[Dataset entries]

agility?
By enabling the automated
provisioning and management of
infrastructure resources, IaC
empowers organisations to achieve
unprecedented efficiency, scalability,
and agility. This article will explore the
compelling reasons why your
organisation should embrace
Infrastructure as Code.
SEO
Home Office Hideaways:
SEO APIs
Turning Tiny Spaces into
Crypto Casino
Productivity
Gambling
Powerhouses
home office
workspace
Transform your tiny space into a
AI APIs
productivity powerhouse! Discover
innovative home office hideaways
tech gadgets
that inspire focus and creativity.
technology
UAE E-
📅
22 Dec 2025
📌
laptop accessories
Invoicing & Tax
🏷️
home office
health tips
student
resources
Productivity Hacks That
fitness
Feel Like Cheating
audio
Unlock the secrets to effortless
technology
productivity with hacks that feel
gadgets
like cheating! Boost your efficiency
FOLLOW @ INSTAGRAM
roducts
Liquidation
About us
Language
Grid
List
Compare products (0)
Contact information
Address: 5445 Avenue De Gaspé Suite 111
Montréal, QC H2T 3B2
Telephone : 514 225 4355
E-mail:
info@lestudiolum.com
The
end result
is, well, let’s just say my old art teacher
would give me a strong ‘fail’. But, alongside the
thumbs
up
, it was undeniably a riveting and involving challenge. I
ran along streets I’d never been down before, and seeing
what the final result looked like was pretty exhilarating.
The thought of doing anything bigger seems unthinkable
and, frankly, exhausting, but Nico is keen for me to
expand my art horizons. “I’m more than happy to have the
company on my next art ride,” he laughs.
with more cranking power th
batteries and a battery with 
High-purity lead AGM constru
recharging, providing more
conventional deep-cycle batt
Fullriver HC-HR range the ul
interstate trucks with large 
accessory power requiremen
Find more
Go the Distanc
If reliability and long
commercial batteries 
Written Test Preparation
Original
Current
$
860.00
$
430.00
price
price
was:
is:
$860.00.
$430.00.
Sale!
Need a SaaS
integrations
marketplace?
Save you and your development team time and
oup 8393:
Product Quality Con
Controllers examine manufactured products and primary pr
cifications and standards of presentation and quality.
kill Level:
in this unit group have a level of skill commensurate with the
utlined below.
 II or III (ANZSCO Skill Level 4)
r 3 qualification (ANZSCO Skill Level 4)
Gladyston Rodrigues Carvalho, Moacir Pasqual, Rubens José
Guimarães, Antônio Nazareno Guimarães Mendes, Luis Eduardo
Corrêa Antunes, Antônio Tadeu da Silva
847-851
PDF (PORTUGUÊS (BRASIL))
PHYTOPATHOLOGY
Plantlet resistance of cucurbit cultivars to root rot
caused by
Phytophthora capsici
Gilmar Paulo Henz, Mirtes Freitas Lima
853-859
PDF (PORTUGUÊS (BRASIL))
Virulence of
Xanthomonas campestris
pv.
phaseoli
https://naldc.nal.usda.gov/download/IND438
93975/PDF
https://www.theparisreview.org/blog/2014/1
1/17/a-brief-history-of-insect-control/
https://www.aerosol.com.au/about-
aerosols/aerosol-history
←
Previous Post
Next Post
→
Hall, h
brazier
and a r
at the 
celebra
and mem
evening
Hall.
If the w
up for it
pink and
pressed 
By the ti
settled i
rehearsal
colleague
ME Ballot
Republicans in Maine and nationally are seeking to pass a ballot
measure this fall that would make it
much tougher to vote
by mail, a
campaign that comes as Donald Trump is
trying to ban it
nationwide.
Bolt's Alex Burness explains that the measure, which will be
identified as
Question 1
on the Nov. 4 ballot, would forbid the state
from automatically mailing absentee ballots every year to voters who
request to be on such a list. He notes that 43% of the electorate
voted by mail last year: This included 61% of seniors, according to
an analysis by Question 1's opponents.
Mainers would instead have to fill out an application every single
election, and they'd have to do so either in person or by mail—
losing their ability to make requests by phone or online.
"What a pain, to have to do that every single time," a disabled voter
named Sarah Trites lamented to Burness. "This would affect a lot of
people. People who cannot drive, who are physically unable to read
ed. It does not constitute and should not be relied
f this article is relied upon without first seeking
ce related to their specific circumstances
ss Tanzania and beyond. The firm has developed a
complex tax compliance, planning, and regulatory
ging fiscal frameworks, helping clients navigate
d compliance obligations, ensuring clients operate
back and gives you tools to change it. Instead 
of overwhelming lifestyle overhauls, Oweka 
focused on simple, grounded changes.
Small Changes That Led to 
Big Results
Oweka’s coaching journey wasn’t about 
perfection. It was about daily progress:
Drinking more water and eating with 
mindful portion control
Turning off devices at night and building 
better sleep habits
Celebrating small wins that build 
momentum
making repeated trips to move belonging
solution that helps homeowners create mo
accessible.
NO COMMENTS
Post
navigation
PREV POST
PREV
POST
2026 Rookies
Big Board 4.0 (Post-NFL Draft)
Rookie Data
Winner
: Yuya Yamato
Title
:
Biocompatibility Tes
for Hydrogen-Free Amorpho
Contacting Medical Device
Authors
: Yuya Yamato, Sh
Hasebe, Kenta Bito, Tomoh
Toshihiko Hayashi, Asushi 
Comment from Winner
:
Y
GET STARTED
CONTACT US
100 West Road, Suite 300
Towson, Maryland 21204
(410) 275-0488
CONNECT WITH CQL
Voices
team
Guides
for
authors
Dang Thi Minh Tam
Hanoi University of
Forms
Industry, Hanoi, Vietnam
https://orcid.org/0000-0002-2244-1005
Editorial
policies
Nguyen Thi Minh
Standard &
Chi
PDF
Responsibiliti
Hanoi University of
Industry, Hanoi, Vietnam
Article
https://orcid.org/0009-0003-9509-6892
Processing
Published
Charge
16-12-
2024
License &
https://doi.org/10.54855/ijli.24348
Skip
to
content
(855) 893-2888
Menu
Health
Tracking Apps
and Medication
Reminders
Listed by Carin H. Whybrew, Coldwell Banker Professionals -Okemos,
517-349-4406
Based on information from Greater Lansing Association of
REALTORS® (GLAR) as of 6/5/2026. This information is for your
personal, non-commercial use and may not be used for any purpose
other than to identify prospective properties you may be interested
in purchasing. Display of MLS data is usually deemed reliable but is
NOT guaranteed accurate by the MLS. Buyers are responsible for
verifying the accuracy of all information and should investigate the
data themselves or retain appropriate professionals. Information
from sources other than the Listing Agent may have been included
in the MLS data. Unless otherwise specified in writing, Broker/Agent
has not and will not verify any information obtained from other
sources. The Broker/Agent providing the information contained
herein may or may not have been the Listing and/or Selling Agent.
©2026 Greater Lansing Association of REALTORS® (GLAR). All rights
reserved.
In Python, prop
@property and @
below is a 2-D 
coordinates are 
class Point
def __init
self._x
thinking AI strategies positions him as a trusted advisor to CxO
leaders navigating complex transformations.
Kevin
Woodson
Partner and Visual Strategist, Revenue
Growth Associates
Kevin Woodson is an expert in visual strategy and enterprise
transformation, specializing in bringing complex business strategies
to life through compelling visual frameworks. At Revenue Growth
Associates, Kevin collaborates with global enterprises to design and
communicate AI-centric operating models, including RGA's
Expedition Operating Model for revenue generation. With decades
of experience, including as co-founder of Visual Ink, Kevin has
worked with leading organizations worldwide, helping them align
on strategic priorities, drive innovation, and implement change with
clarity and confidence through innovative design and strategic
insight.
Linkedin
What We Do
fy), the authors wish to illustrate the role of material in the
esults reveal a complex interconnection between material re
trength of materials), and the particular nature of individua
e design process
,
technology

§ Prompt
Transcribe the data word for word.

§ Answer for this exercise
agility?
By enabling the automated
provisioning and management of
infrastructure resources, IaC
empowers organisations to achieve
unprecedented efficiency, scalability,
and agility. This article will explore the
compelling reasons why your
organisation should embrace
Infrastructure as Code.
SEO
Home Office Hideaways:
SEO APIs
Turning Tiny Spaces into
Crypto Casino
Productivity
Gambling
Powerhouses
home office
workspace
Transform your tiny space into a
AI APIs
productivity powerhouse! Discover
innovative home office hideaways
tech gadgets
that inspire focus and creativity.
technology
UAE E-
📅
22 Dec 2025
📌
laptop accessories
Invoicing & Tax
🏷️
home office
health tips
student
resources
Productivity Hacks That
fitness
Feel Like Cheating
audio
Unlock the secrets to effortless
technology
productivity with hacks that feel
gadgets
like cheating! Boost your efficiency
FOLLOW @ INSTAGRAM
roducts
Liquidation
About us
Language
Grid
List
Compare products (0)
Contact information
Address: 5445 Avenue De Gaspé Suite 111
Montréal, QC H2T 3B2
Telephone : 514 225 4355
E-mail:
info@lestudiolum.com
The
end result
is, well, let’s just say my old art teacher
would give me a strong ‘fail’. But, alongside the
thumbs
up
, it was undeniably a riveting and involving challenge. I
ran along streets I’d never been down before, and seeing
what the final result looked like was pretty exhilarating.
The thought of doing anything bigger seems unthinkable
and, frankly, exhausting, but Nico is keen for me to
expand my art horizons. “I’m more than happy to have the
company on my next art ride,” he laughs.
with more cranking power th
batteries and a battery with 
High-purity lead AGM constru
recharging, providing more
conventional deep-cycle batt
Fullriver HC-HR range the ul
interstate trucks with large 
accessory power requiremen
Find more
Go the Distanc
If reliability and long
commercial batteries 
Written Test Preparation
Original
Current
$
860.00
$
430.00
price
price
was:
is:
$860.00.
$430.00.
Sale!
Need a SaaS
integrations
marketplace?
Save you and your development team time and
oup 8393:
Product Quality Con
Controllers examine manufactured products and primary pr
cifications and standards of presentation and quality.
kill Level:
in this unit group have a level of skill commensurate with the
utlined below.
 II or III (ANZSCO Skill Level 4)
r 3 qualification (ANZSCO Skill Level 4)
Gladyston Rodrigues Carvalho, Moacir Pasqual, Rubens José
Guimarães, Antônio Nazareno Guimarães Mendes, Luis Eduardo
Corrêa Antunes, Antônio Tadeu da Silva
847-851
PDF (PORTUGUÊS (BRASIL))
PHYTOPATHOLOGY
Plantlet resistance of cucurbit cultivars to root rot
caused by
Phytophthora capsici
Gilmar Paulo Henz, Mirtes Freitas Lima
853-859
PDF (PORTUGUÊS (BRASIL))
Virulence of
Xanthomonas campestris
pv.
phaseoli
https://naldc.nal.usda.gov/download/IND438
93975/PDF
https://www.theparisreview.org/blog/2014/1
1/17/a-brief-history-of-insect-control/
https://www.aerosol.com.au/about-
aerosols/aerosol-history
←
Previous Post
Next Post
→
Hall, h
brazier
and a r
at the 
celebra
and mem
evening
Hall.
If the w
up for it
pink and
pressed 
By the ti
settled i
rehearsal
colleague
ME Ballot
Republicans in Maine and nationally are seeking to pass a ballot
measure this fall that would make it
much tougher to vote
by mail, a
campaign that comes as Donald Trump is
trying to ban it
nationwide.
Bolt's Alex Burness explains that the measure, which will be
identified as
Question 1
on the Nov. 4 ballot, would forbid the state
from automatically mailing absentee ballots every year to voters who
request to be on such a list. He notes that 43% of the electorate
voted by mail last year: This included 61% of seniors, according to
an analysis by Question 1's opponents.
Mainers would instead have to fill out an application every single
election, and they'd have to do so either in person or by mail—
losing their ability to make requests by phone or online.
"What a pain, to have to do that every single time," a disabled voter
named Sarah Trites lamented to Burness. "This would affect a lot of
people. People who cannot drive, who are physically unable to read
ed. It does not constitute and should not be relied
f this article is relied upon without first seeking
ce related to their specific circumstances
ss Tanzania and beyond. The firm has developed a
complex tax compliance, planning, and regulatory
ging fiscal frameworks, helping clients navigate
d compliance obligations, ensuring clients operate
back and gives you tools to change it. Instead 
of overwhelming lifestyle overhauls, Oweka 
focused on simple, grounded changes.
Small Changes That Led to 
Big Results
Oweka’s coaching journey wasn’t about 
perfection. It was about daily progress:
Drinking more water and eating with 
mindful portion control
Turning off devices at night and building 
better sleep habits
Celebrating small wins that build 
momentum
making repeated trips to move belonging
solution that helps homeowners create mo
accessible.
NO COMMENTS
Post
navigation
PREV POST
PREV
POST
2026 Rookies
Big Board 4.0 (Post-NFL Draft)
Rookie Data
Winner
: Yuya Yamato
Title
:
Biocompatibility Tes
for Hydrogen-Free Amorpho
Contacting Medical Device
Authors
: Yuya Yamato, Sh
Hasebe, Kenta Bito, Tomoh
Toshihiko Hayashi, Asushi 
Comment from Winner
:
Y
GET STARTED
CONTACT US
100 West Road, Suite 300
Towson, Maryland 21204
(410) 275-0488
CONNECT WITH CQL
Voices
team
Guides
for
authors
Dang Thi Minh Tam
Hanoi University of
Forms
Industry, Hanoi, Vietnam
https://orcid.org/0000-0002-2244-1005
Editorial
policies
Nguyen Thi Minh
Standard &
Chi
PDF
Responsibiliti
Hanoi University of
Industry, Hanoi, Vietnam
Article
https://orcid.org/0009-0003-9509-6892
Processing
Published
Charge
16-12-
2024
License &
https://doi.org/10.54855/ijli.24348
Skip
to
content
(855) 893-2888
Menu
Health
Tracking Apps
and Medication
Reminders
Listed by Carin H. Whybrew, Coldwell Banker Professionals -Okemos,
517-349-4406
Based on information from Greater Lansing Association of
REALTORS® (GLAR) as of 6/5/2026. This information is for your
personal, non-commercial use and may not be used for any purpose
other than to identify prospective properties you may be interested
in purchasing. Display of MLS data is usually deemed reliable but is
NOT guaranteed accurate by the MLS. Buyers are responsible for
verifying the accuracy of all information and should investigate the
data themselves or retain appropriate professionals. Information
from sources other than the Listing Agent may have been included
in the MLS data. Unless otherwise specified in writing, Broker/Agent
has not and will not verify any information obtained from other
sources. The Broker/Agent providing the information contained
herein may or may not have been the Listing and/or Selling Agent.
©2026 Greater Lansing Association of REALTORS® (GLAR). All rights
reserved.
In Python, prop
@property and @
below is a 2-D 
coordinates are 
class Point
def __init
self._x
thinking AI strategies positions him as a trusted advisor to CxO
leaders navigating complex transformations.
Kevin
Woodson
Partner and Visual Strategist, Revenue
Growth Associates
Kevin Woodson is an expert in visual strategy and enterprise
transformation, specializing in bringing complex business strategies
to life through compelling visual frameworks. At Revenue Growth
Associates, Kevin collaborates with global enterprises to design and
communicate AI-centric operating models, including RGA's
Expedition Operating Model for revenue generation. With decades
of experience, including as co-founder of Visual Ink, Kevin has
worked with leading organizations worldwide, helping them align
on strategic priorities, drive innovation, and implement change with
clarity and confidence through innovative design and strategic
insight.
Linkedin
What We Do
fy), the authors wish to illustrate the role of material in the
esults reveal a complex interconnection between material re
trength of materials), and the particular nature of individua
e design process
,
technology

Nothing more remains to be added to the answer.